[Saved entries]
++++++++++

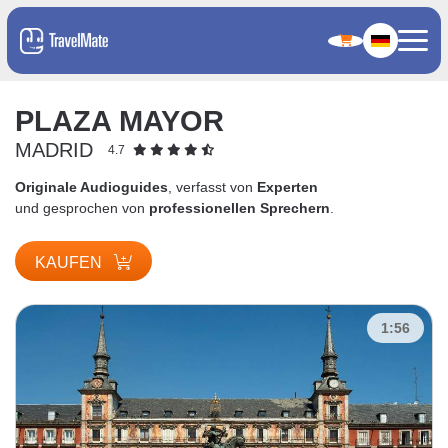
PLAZA MAYOR
MADRID
4.7
Originale Audioguides
, verfasst von
Experten
und gesprochen von
professionellen Sprechern
.
KAUFEN
1:56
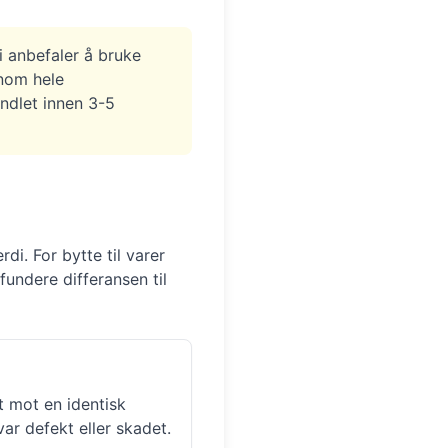
i anbefaler å bruke
nnom hele
andlet innen 3-5
di. For bytte til varer
fundere differansen til
t mot en identisk
var defekt eller skadet.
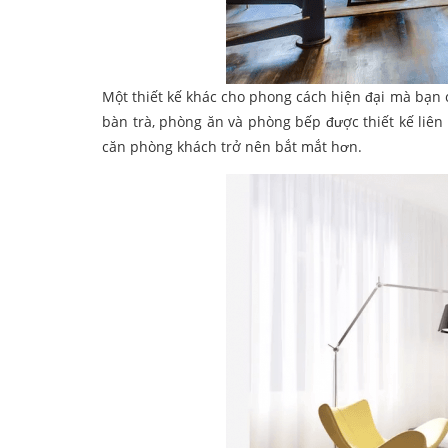
Một thiết kế khác cho phong cách hiện đại mà bạn 
bàn trà, phòng ăn và phòng bếp được thiết kế liên
căn phòng khách trở nên bắt mắt hơn.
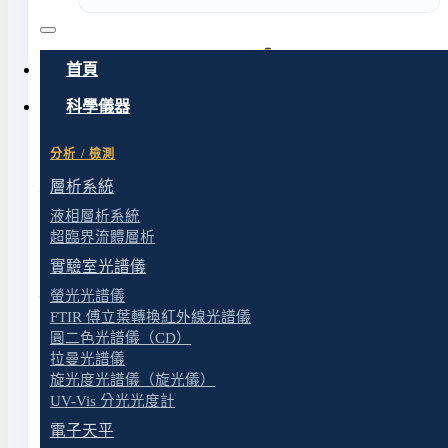
首頁
科學儀器
分析 / 檢測
層析系統
液相層析系統
特色
超臨界流體層析
實驗室光譜儀
規格
螢光光譜儀
FTIR 傅立葉轉換紅外線光譜儀
圓二色光譜儀（CD）
拉曼光譜儀
產品特色
旋光度光譜儀（旋光儀）
UV-Vis 分光光度計
電子天平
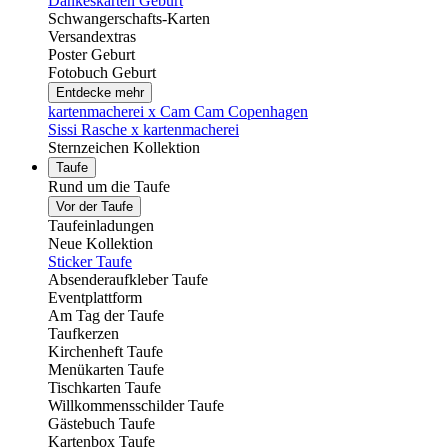
Dankeskarten Geburt
Schwangerschafts-Karten
Versandextras
Poster Geburt
Fotobuch Geburt
Entdecke mehr
kartenmacherei x Cam Cam Copenhagen
Sissi Rasche x kartenmacherei
Sternzeichen Kollektion
Taufe
Rund um die Taufe
Vor der Taufe
Taufeinladungen
Neue Kollektion
Sticker Taufe
Absenderaufkleber Taufe
Eventplattform
Am Tag der Taufe
Taufkerzen
Kirchenheft Taufe
Menükarten Taufe
Tischkarten Taufe
Willkommensschilder Taufe
Gästebuch Taufe
Kartenbox Taufe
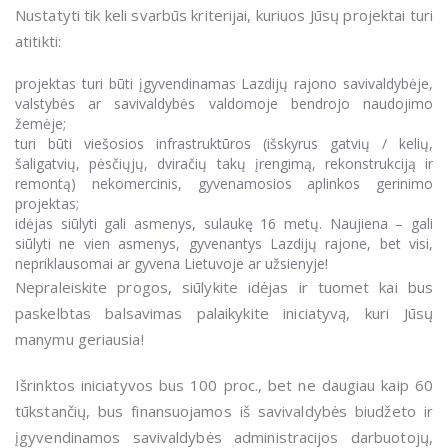
Nustatyti tik keli svarbūs kriterijai, kuriuos Jūsų projektai turi
atitikti:
projektas turi būti įgyvendinamas Lazdijų rajono savivaldybėje,
valstybės ar savivaldybės valdomoje bendrojo naudojimo
žemėje;
turi būti viešosios infrastruktūros (išskyrus gatvių / kelių,
šaligatvių, pėsčiųjų, dviračių takų įrengimą, rekonstrukciją ir
remontą) nekomercinis, gyvenamosios aplinkos gerinimo
projektas;
idėjas siūlyti gali asmenys, sulaukę 16 metų.
Naujiena – gali
siūlyti ne vien asmenys, gyvenantys Lazdijų rajone, bet visi,
nepriklausomai ar gyvena Lietuvoje ar užsienyje!
Nepraleiskite progos, siūlykite idėjas ir tuomet kai bus
paskelbtas balsavimas palaikykite iniciatyvą, kuri Jūsų
manymu geriausia!
Išrinktos iniciatyvos bus 100 proc., bet ne daugiau kaip 60
tūkstančių, bus finansuojamos iš savivaldybės biudžeto ir
įgyvendinamos savivaldybės administracijos darbuotojų,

++++++++++

*EXERCISE BRIEF*.
Every entry above should be restated word for word, with the images left out.

*WRITTEN SOLUTION*.
PLAZA MAYOR
MADRID
4.7
Originale Audioguides
, verfasst von
Experten
und gesprochen von
professionellen Sprechern
.
KAUFEN
1:56
i anbefaler å bruke
nnom hele
andlet innen 3-5
di. For bytte til varer
fundere differansen til
t mot en identisk
var defekt eller skadet.
Một thiết kế khác cho phong cách hiện đại mà bạn 
bàn trà, phòng ăn và phòng bếp được thiết kế liên
căn phòng khách trở nên bắt mắt hơn.
首頁
科學儀器
分析 / 檢測
層析系統
液相層析系統
特色
超臨界流體層析
實驗室光譜儀
規格
螢光光譜儀
FTIR 傅立葉轉換紅外線光譜儀
圓二色光譜儀（CD）
拉曼光譜儀
產品特色
旋光度光譜儀（旋光儀）
UV-Vis 分光光度計
電子天平
Dankeskarten Geburt
Schwangerschafts-Karten
Versandextras
Poster Geburt
Fotobuch Geburt
Entdecke mehr
kartenmacherei x Cam Cam Copenhagen
Sissi Rasche x kartenmacherei
Sternzeichen Kollektion
Taufe
Rund um die Taufe
Vor der Taufe
Taufeinladungen
Neue Kollektion
Sticker Taufe
Absenderaufkleber Taufe
Eventplattform
Am Tag der Taufe
Taufkerzen
Kirchenheft Taufe
Menükarten Taufe
Tischkarten Taufe
Willkommensschilder Taufe
Gästebuch Taufe
Kartenbox Taufe
Nustatyti tik keli svarbūs kriterijai, kuriuos Jūsų projektai turi
atitikti:
projektas turi būti įgyvendinamas Lazdijų rajono savivaldybėje,
valstybės ar savivaldybės valdomoje bendrojo naudojimo
žemėje;
turi būti viešosios infrastruktūros (išskyrus gatvių / kelių,
šaligatvių, pėsčiųjų, dviračių takų įrengimą, rekonstrukciją ir
remontą) nekomercinis, gyvenamosios aplinkos gerinimo
projektas;
idėjas siūlyti gali asmenys, sulaukę 16 metų.
Naujiena – gali
siūlyti ne vien asmenys, gyvenantys Lazdijų rajone, bet visi,
nepriklausomai ar gyvena Lietuvoje ar užsienyje!
Nepraleiskite progos, siūlykite idėjas ir tuomet kai bus
paskelbtas balsavimas palaikykite iniciatyvą, kuri Jūsų
manymu geriausia!
Išrinktos iniciatyvos bus 100 proc., bet ne daugiau kaip 60
tūkstančių, bus finansuojamos iš savivaldybės biudžeto ir
įgyvendinamos savivaldybės administracijos darbuotojų,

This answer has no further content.